§ **DOCUMENT EXCERPT**
Never use chmod 777. It gives every user on the system full access to your files. Instead, fix ownership with chown and use minimal permissions like 755 for directories and 644 for files.

Configure load testing metrics and monitoring

Set up Grafana dashboards

Create comprehensive Grafana dashboards to visualize Airflow performance metrics during load testing. This complements our existing Airflow monitoring setup.

{
  "dashboard": {
    "id": null,
    "title": "Airflow DAG Performance Testing",
    "tags": ["airflow", "performance", "testing"],
    "panels": [
      {
        "id": 1,
        "title": "DAG Run Success Rate",
        "type": "stat",
        "targets": [
          {
            "expr": "rate(airflow_dag_runs_total{state=\"success\"}[5m]) / rate(airflow_dag_runs_total[5m]) * 100",
            "legendFormat": "Success Rate %"

§ **PROBLEM A**
List every tag given in the "tags" array of the Airflow dashboard excerpt.
§ **PROBLEM B**
Change the part of the Airflow dashboard excerpt starting with "Configure load testing" and going on through "Airflow monitoring setup.", putting "Kibana" wherever "Grafana" appears.
§ **PROBLEM C**
Recast the paragraph of the Airflow dashboard excerpt that begins "Never use chmod 777" as a short bulleted list that keeps its main facts.
The records that come next are separate material, unconnected to the Airflow dashboard excerpt.

§ **EXTRACTED ENTRIES**
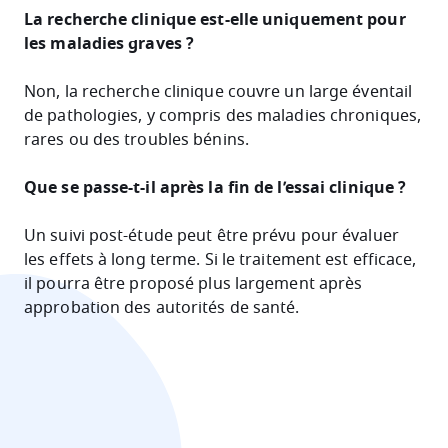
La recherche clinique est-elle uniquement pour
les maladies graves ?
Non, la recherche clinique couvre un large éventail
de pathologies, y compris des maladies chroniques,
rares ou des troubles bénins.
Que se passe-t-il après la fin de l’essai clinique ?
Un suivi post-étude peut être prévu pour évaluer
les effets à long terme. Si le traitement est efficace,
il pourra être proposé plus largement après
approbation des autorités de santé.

==

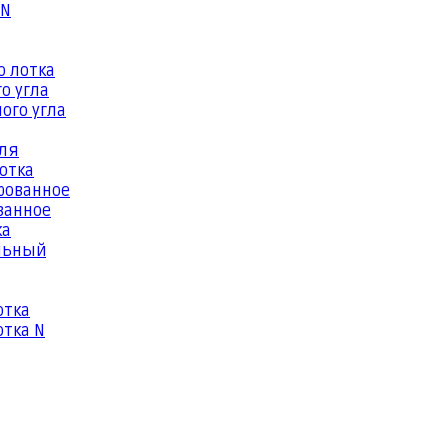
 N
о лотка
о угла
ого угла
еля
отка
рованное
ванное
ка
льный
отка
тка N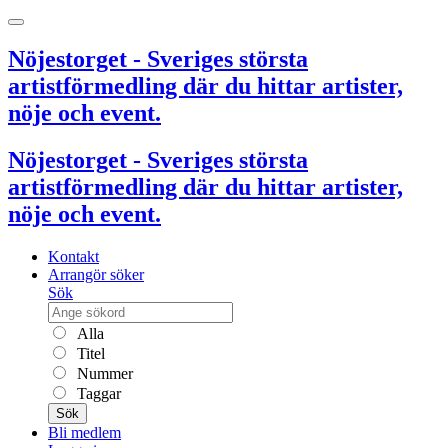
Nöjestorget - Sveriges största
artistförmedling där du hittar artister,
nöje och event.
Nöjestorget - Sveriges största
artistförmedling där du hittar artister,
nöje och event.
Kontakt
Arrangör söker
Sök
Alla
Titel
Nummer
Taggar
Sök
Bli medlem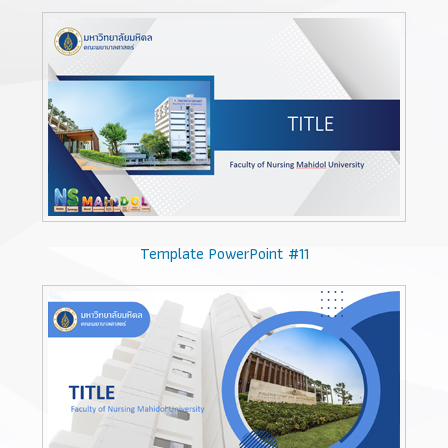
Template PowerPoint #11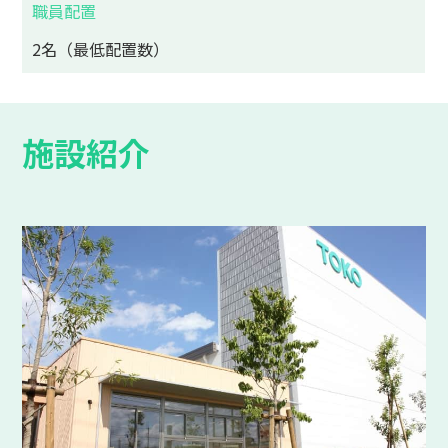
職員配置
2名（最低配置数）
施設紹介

§ **EXPECTED ANSWER A**
airflow, performance, testing

§ **EXPECTED ANSWER B**
Configure load testing metrics and monitoring

Set up Kibana dashboards

Create comprehensive Kibana dashboards to visualize Airflow performance metrics during load testing. This complements our existing Airflow monitoring setup.

§ **EXPECTED ANSWER C**
- Avoid chmod 777, because it gives every user on the system full access to your files.
- Fix ownership with chown instead.
- Use minimal permissions: 755 for directories and 644 for files.